> **Document passage**:
■ ■ ■
# The Scent Works worth it?



## Nikon (Feb 12, 2013)

I have identified three fragrances I would like to add to my list from the scent works.  I read the reviews on the soap scent review.  I added three four ounce bottles and go to check out......55$ for 12 oz. of FO with shipping.  The shipping alone was 12$ and I live one state away.  I ordered five 4 oz. bottles from BB which is all the way across the country for the same cost, and shipping was only 8$.  I know the cost goes down with larger bottle size, but they are still wayyy expensive.  I can get two of the FO from another supplier who I dont already use, but I dont know anyone else who has the Full Moon FO like the scent works.  So the question is, Are their FO so good that I should be comfortable paying $18.00 for a 4 oz. bottle?


----------



## Marilyna (Feb 12, 2013)

I've only used one of their scents and yes, it was really good (but it was only $18 a pound).  But I would never pay that much.  I don't care how good it is.  I've had fantastic FOs from cheaper suppliers.  I just can't afford that.  And wouldn't want to pay that even if I could afford it. For $18 I want a whole pound.


----------



## VanessaP (Feb 12, 2013)

The most I will pay for 4oz is $12 but that is only for two or three special FOs, those that I can't find with a comparable match for a lower price. My usual price span for 4oz is $7 to $9. My usual price for 8oz is $9 to $14. Full pounds, I generally won't pay more than $20 to $22.


----------



## melstan775 (Feb 12, 2013)

Why don't you call and negotiate? They might waive or adjust shipping or offer a first time customer special if you ask. Lots of merchants are willing to negotiate these days if you just ask.


----------



## ruby61 (Feb 12, 2013)

They do have sales sometimes like 20%.  I would keep an eye on their website and wait for a sale if you cannot afford it.  I have bought from them in the past I love their coco almande a dup on laura mercier it is awesome and one of my biggest sellers. I also have used the cranberry yuzu and it was quite good too.
■ ■ ■
> **Exercise data**:
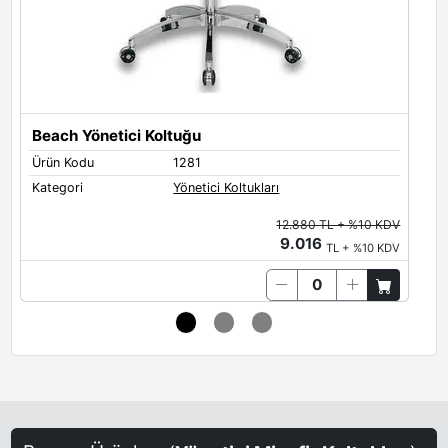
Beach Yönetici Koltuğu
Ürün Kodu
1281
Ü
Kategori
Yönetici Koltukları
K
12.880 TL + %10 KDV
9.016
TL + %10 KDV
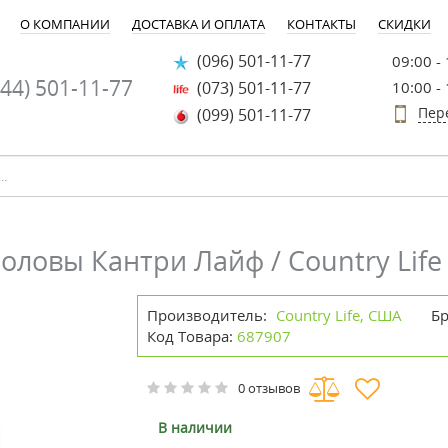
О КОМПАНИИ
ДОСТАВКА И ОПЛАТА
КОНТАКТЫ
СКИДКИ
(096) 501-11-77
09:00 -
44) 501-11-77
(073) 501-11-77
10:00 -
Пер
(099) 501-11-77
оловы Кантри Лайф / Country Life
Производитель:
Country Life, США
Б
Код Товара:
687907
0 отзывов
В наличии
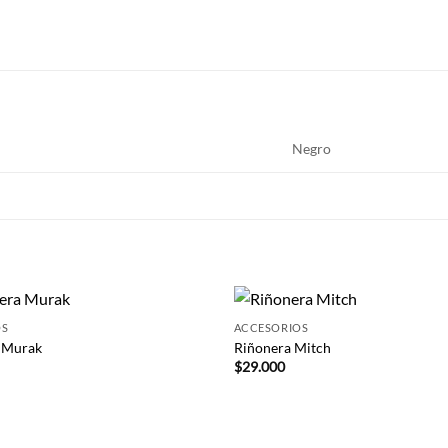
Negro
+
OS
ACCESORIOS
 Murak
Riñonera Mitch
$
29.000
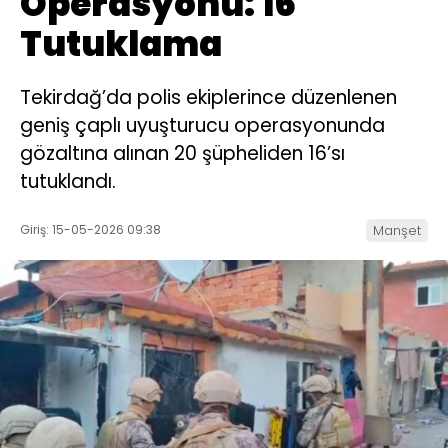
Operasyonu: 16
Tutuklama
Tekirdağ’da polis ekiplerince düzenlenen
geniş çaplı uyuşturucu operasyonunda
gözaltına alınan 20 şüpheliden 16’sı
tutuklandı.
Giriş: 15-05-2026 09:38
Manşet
■ ■ ■
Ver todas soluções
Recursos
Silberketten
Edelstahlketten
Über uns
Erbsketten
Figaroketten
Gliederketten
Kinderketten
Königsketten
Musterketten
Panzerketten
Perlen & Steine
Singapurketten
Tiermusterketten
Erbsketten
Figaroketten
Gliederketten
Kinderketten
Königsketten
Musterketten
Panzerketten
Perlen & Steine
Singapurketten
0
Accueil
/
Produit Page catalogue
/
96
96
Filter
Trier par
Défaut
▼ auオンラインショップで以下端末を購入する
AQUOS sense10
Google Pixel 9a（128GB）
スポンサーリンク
■ ■ ■
> **Exercises**:
1. From the Scent Works thread, print the passage that begins at the words "The most I will" and stops after "you just ask.".
2. Proceed with the Scent Works thread, writing on from its final sentence.
You won't need the records for anything here.

> **Exercise results**:
1.
The most I will pay for 4oz is $12 but that is only for two or three special FOs, those that I can't find with a comparable match for a lower price. My usual price span for 4oz is $7 to $9. My usual price for 8oz is $9 to $14. Full pounds, I generally won't pay more than $20 to $22.


----------



## melstan775 (Feb 12, 2013)

Why don't you call and negotiate? They might waive or adjust shipping or offer a first time customer special if you ask. Lots of merchants are willing to negotiate these days if you just ask.

2.
----------



## Mandarin (Feb 12, 2013)

I would never pay that much money to ship a 4 oz bottle. I   purchased a couple of SW oils a few years ago and both were very nice.


----------



## judymoody (Feb 12, 2013)

When you check out, look for alternative shipping options.  I can't remember if it's a pull down menu, or what?  or call them.

You might check out AHRE - based in SC  - great selection and price and two free 1 oz samples with each order.


----------



## Maythorn (Feb 12, 2013)

Oh, I would love to order from them but the prices and the shipping make it a no-no for me.  I think if I lived closer and sold soaps I would probably buy a few of their scents.


----------



## Soap Techniques (Feb 12, 2013)

Nikon said:


> ... I dont know anyone else who has the Full Moon FO like the scent works.  So the question is, Are their FO so good that I should be comfortable paying $18.00 for a 4 oz. bottle?


 
Full Moon is great, strong and very long-lasting. In CP, .5 oz or .6 oz per lb. is more than enough. With some less expensive FOs you might need to use twice this amount.


----------



## Soap Techniques (Feb 13, 2013)

Nikon said:


> The shipping alone was 12$ and I live one state away.


 
If you choose USPS Priority Mail or Parcel Post, it will cost you less for shipping.


----------



## Maythorn (Feb 13, 2013)

Fata Morgana said:


> If you choose USPS Priority Mail or Parcel Post, it will cost you less for shipping.


 
Just make sure the flashpoint is 200 or above and scents can go USPS.  I always look at that.  Many popular scents are under 200, though.


----------



## judymoody (Feb 13, 2013)

Fata Morgana said:


> If you choose USPS Priority Mail or Parcel Post, it will cost you less for shipping.



The USPS will not ship FOs that fall below a certain flash point.  It may be that one or more of the OP's selections fall into this category.


----------



## Nikon (Feb 13, 2013)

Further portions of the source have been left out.